Il gene della gang
Gli uomini sarebbero aggressivi e violenti per colpa del ‘gene del guerriero’.
Uno studio condotto dalla Florida State University (Usa) avrebbe dimosrato, numeri alla mano, l’esistenza di un legame specifico tra il gene del guerriero, gang e pistole. Sembra che i maschi con una particolare variante del gene Maoa (monoamina ossidasi A), chiamato anche ‘warrior gene’, siano più inclini non solo a entrare nelle bande di strada, ma anche a diventarne i componenti più violenti o aggressivi e privi di scrupoli anche di fronte all’uso delle armi.

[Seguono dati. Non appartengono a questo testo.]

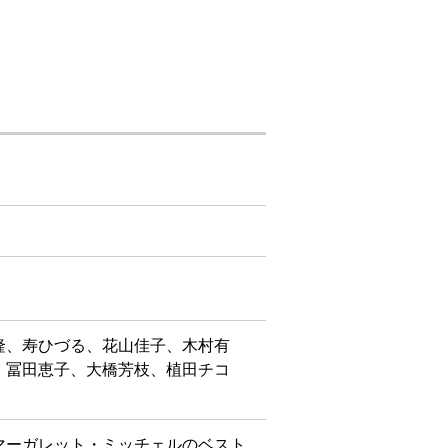
隆、寿ひづる、花山佳子、木村有
、冨田恵子、大橋芳枝、植田チコ
マーガレット・ミッチェルのベスト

Il collegamento però potrebbe interessare solo il sesso maschile. Secondo i ricercatori diretti dal criminologo Kevin Beaver del College of Criminology dell’ateneo della Florida, infatti, le ragazze con la stessa variante nel Dna sembrano resistere al fascino della violenza e delle armi.

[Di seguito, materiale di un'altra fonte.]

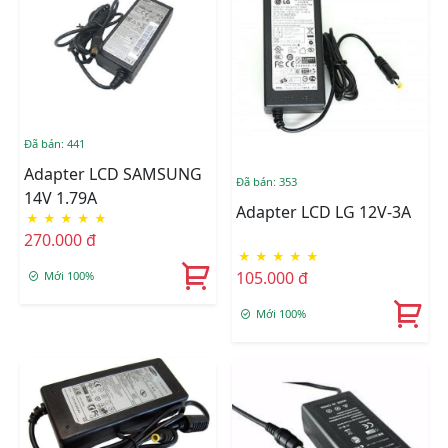
Đã bán: 441
Adapter LCD SAMSUNG
Đã bán: 353
14V 1.79A
Adapter LCD LG 12V-3A
★
★
★
★
★
270.000 đ
★
★
★
★
★
105.000 đ
Mới 100%
Mới 100%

“Se le bande sono state spesso viste come un fenomeno sociologico, noi – spiega Beaver, che ha pubblicato il suo studio online su ‘Comprehensive Psichiatry’ – abbiamo dimostrato che la variante di uno specifico gene gioca un ruolo significativo” nella formazione di questi gruppi violenti.
“Precedenti lavori avevano collegato alterazioni del warrior gene a bassa attività con una serie di comportamenti anti-sociali. Ma il nostro studio in più conferma che queste varianti genetiche possono essere spia dell’aggregazione a una banda”, aggiunge il criminologo. “Cosa ancor più interessante, abbiamo scoperto che questa caratteristica genetica permette, all’interno di una gang, di capire quali membri saranno più inclini a comportamenti violenti e all’uso delle armi”.
Il gene nel mirino, spiegano gli studiosi, influisce sui livelli di neurotrasmettitori importanti come dopamina e serotonina, cruciali per umore e comportamento. Inoltre le varianti collegate alla violenza sono ereditarie.
Precedenti studi hanno mostrato che proprio il ‘gene del guerriero’ è più diffuso in culture contrassegnate da aggressività e passione per la guerra. “Il gene è localizzato sul cromosoma X – dice Beaver – di conseguenza i maschi ne possiedono una sola copia, mentre le femmine ne hanno due. Così se un soggetto ha la variante legata alla violenza, non possiede anche una copia del gene in grado di contrastarne gli effetti. Come invece sembra accadere nelle donne”.
Nella sua ricerca il criminologo ha esaminato i dati e la storia di oltre 2.500 partecipanti a uno studio nazionale sugli adolescenti, scoprendo così il legame tra la variante ‘del guerriero’ e la passione per bande, armi e violenza.